Reproduce the records below word for word, keeping every line in its original order and form.

·····

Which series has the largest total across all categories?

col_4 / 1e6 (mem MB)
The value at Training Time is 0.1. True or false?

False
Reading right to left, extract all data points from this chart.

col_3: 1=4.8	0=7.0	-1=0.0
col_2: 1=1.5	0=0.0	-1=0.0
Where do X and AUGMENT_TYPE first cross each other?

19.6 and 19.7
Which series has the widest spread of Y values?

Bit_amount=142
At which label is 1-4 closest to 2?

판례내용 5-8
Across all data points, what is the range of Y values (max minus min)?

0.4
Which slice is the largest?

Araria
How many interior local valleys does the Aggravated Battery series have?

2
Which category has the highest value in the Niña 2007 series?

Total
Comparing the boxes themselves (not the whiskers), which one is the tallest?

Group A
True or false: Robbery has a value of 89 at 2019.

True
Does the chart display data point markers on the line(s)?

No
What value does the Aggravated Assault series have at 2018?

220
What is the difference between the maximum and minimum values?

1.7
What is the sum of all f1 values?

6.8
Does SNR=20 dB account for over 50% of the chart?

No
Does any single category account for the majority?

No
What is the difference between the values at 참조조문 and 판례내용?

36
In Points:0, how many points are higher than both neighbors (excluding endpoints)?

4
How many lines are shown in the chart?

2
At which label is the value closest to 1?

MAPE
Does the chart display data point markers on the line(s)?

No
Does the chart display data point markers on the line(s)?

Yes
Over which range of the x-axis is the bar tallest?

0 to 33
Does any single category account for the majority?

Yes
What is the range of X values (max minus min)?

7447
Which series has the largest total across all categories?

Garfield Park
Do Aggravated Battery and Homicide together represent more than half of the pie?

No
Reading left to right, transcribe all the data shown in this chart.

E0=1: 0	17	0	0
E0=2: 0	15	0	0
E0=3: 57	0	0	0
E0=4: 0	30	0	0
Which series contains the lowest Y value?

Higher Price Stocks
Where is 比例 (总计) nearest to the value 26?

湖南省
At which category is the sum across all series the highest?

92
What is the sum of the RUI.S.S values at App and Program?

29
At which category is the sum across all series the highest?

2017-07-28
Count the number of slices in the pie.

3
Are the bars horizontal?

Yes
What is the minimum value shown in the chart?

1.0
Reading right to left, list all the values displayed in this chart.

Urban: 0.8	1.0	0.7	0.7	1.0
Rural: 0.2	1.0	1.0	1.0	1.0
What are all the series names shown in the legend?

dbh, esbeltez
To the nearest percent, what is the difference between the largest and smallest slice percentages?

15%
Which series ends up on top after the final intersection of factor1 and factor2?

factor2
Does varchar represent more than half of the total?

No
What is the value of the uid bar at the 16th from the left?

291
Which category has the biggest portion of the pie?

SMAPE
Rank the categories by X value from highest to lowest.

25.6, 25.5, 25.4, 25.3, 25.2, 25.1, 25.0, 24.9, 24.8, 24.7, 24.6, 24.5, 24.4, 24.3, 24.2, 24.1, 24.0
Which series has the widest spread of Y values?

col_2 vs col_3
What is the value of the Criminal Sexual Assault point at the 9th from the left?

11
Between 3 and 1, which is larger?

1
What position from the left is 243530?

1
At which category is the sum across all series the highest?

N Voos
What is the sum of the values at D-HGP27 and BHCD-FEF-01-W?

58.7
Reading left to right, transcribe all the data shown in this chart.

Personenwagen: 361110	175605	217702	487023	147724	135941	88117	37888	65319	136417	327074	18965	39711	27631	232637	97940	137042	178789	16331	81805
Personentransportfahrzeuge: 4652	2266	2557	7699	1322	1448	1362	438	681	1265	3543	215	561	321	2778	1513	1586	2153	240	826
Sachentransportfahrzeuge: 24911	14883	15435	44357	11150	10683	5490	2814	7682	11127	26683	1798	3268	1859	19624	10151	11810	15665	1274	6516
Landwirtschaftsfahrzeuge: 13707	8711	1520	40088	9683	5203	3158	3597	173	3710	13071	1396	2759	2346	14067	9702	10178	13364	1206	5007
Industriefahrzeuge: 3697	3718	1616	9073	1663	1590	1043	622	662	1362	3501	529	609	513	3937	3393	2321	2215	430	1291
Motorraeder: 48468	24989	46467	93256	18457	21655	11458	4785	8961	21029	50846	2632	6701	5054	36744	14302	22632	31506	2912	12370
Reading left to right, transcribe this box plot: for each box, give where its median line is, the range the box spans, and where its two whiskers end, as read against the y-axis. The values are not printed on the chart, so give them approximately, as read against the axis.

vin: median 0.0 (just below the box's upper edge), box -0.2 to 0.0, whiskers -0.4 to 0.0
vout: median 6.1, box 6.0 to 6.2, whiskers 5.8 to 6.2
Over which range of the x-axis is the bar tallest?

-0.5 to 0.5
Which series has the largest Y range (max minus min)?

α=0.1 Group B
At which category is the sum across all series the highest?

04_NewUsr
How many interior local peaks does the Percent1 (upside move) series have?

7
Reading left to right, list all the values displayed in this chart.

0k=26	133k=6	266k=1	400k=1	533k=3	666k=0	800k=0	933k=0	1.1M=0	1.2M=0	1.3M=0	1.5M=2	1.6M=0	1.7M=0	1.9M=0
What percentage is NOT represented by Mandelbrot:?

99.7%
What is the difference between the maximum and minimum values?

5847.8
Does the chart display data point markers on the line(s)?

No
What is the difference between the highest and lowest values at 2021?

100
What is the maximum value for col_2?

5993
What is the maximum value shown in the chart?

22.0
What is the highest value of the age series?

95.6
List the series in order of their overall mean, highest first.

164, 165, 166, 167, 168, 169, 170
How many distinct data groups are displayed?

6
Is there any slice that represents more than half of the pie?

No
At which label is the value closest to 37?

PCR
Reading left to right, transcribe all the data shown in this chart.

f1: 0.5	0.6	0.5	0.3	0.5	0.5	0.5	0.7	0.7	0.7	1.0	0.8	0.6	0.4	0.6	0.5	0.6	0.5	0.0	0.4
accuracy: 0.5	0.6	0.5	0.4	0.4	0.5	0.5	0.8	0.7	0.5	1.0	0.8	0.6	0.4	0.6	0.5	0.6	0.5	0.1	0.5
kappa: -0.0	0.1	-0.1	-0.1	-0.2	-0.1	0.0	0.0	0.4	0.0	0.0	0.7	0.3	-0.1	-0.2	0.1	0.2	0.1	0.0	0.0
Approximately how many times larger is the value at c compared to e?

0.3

·····

- _Task response_:
Which series has the largest total across all categories?

col_4 / 1e6 (mem MB)
The value at Training Time is 0.1. True or false?

False
Reading right to left, extract all data points from this chart.

col_3: 1=4.8	0=7.0	-1=0.0
col_2: 1=1.5	0=0.0	-1=0.0
Where do X and AUGMENT_TYPE first cross each other?

19.6 and 19.7
Which series has the widest spread of Y values?

Bit_amount=142
At which label is 1-4 closest to 2?

판례내용 5-8
Across all data points, what is the range of Y values (max minus min)?

0.4
Which slice is the largest?

Araria
How many interior local valleys does the Aggravated Battery series have?

2
Which category has the highest value in the Niña 2007 series?

Total
Comparing the boxes themselves (not the whiskers), which one is the tallest?

Group A
True or false: Robbery has a value of 89 at 2019.

True
Does the chart display data point markers on the line(s)?

No
What value does the Aggravated Assault series have at 2018?

220
What is the difference between the maximum and minimum values?

1.7
What is the sum of all f1 values?

6.8
Does SNR=20 dB account for over 50% of the chart?

No
Does any single category account for the majority?

No
What is the difference between the values at 참조조문 and 판례내용?

36
In Points:0, how many points are higher than both neighbors (excluding endpoints)?

4
How many lines are shown in the chart?

2
At which label is the value closest to 1?

MAPE
Does the chart display data point markers on the line(s)?

No
Does the chart display data point markers on the line(s)?

Yes
Over which range of the x-axis is the bar tallest?

0 to 33
Does any single category account for the majority?

Yes
What is the range of X values (max minus min)?

7447
Which series has the largest total across all categories?

Garfield Park
Do Aggravated Battery and Homicide together represent more than half of the pie?

No
Reading left to right, transcribe all the data shown in this chart.

E0=1: 0	17	0	0
E0=2: 0	15	0	0
E0=3: 57	0	0	0
E0=4: 0	30	0	0
Which series contains the lowest Y value?

Higher Price Stocks
Where is 比例 (总计) nearest to the value 26?

湖南省
At which category is the sum across all series the highest?

92
What is the sum of the RUI.S.S values at App and Program?

29
At which category is the sum across all series the highest?

2017-07-28
Count the number of slices in the pie.

3
Are the bars horizontal?

Yes
What is the minimum value shown in the chart?

1.0
Reading right to left, list all the values displayed in this chart.

Urban: 0.8	1.0	0.7	0.7	1.0
Rural: 0.2	1.0	1.0	1.0	1.0
What are all the series names shown in the legend?

dbh, esbeltez
To the nearest percent, what is the difference between the largest and smallest slice percentages?

15%
Which series ends up on top after the final intersection of factor1 and factor2?

factor2
Does varchar represent more than half of the total?

No
What is the value of the uid bar at the 16th from the left?

291
Which category has the biggest portion of the pie?

SMAPE
Rank the categories by X value from highest to lowest.

25.6, 25.5, 25.4, 25.3, 25.2, 25.1, 25.0, 24.9, 24.8, 24.7, 24.6, 24.5, 24.4, 24.3, 24.2, 24.1, 24.0
Which series has the widest spread of Y values?

col_2 vs col_3
What is the value of the Criminal Sexual Assault point at the 9th from the left?

11
Between 3 and 1, which is larger?

1
What position from the left is 243530?

1
At which category is the sum across all series the highest?

N Voos
What is the sum of the values at D-HGP27 and BHCD-FEF-01-W?

58.7
Reading left to right, transcribe all the data shown in this chart.

Personenwagen: 361110	175605	217702	487023	147724	135941	88117	37888	65319	136417	327074	18965	39711	27631	232637	97940	137042	178789	16331	81805
Personentransportfahrzeuge: 4652	2266	2557	7699	1322	1448	1362	438	681	1265	3543	215	561	321	2778	1513	1586	2153	240	826
Sachentransportfahrzeuge: 24911	14883	15435	44357	11150	10683	5490	2814	7682	11127	26683	1798	3268	1859	19624	10151	11810	15665	1274	6516
Landwirtschaftsfahrzeuge: 13707	8711	1520	40088	9683	5203	3158	3597	173	3710	13071	1396	2759	2346	14067	9702	10178	13364	1206	5007
Industriefahrzeuge: 3697	3718	1616	9073	1663	1590	1043	622	662	1362	3501	529	609	513	3937	3393	2321	2215	430	1291
Motorraeder: 48468	24989	46467	93256	18457	21655	11458	4785	8961	21029	50846	2632	6701	5054	36744	14302	22632	31506	2912	12370
Reading left to right, transcribe this box plot: for each box, give where its median line is, the range the box spans, and where its two whiskers end, as read against the y-axis. The values are not printed on the chart, so give them approximately, as read against the axis.

vin: median 0.0 (just below the box's upper edge), box -0.2 to 0.0, whiskers -0.4 to 0.0
vout: median 6.1, box 6.0 to 6.2, whiskers 5.8 to 6.2
Over which range of the x-axis is the bar tallest?

-0.5 to 0.5
Which series has the largest Y range (max minus min)?

α=0.1 Group B
At which category is the sum across all series the highest?

04_NewUsr
How many interior local peaks does the Percent1 (upside move) series have?

7
Reading left to right, list all the values displayed in this chart.

0k=26	133k=6	266k=1	400k=1	533k=3	666k=0	800k=0	933k=0	1.1M=0	1.2M=0	1.3M=0	1.5M=2	1.6M=0	1.7M=0	1.9M=0
What percentage is NOT represented by Mandelbrot:?

99.7%
What is the difference between the maximum and minimum values?

5847.8
Does the chart display data point markers on the line(s)?

No
What is the difference between the highest and lowest values at 2021?

100
What is the maximum value for col_2?

5993
What is the maximum value shown in the chart?

22.0
What is the highest value of the age series?

95.6
List the series in order of their overall mean, highest first.

164, 165, 166, 167, 168, 169, 170
How many distinct data groups are displayed?

6
Is there any slice that represents more than half of the pie?

No
At which label is the value closest to 37?

PCR
Reading left to right, transcribe all the data shown in this chart.

f1: 0.5	0.6	0.5	0.3	0.5	0.5	0.5	0.7	0.7	0.7	1.0	0.8	0.6	0.4	0.6	0.5	0.6	0.5	0.0	0.4
accuracy: 0.5	0.6	0.5	0.4	0.4	0.5	0.5	0.8	0.7	0.5	1.0	0.8	0.6	0.4	0.6	0.5	0.6	0.5	0.1	0.5
kappa: -0.0	0.1	-0.1	-0.1	-0.2	-0.1	0.0	0.0	0.4	0.0	0.0	0.7	0.3	-0.1	-0.2	0.1	0.2	0.1	0.0	0.0
Approximately how many times larger is the value at c compared to e?

0.3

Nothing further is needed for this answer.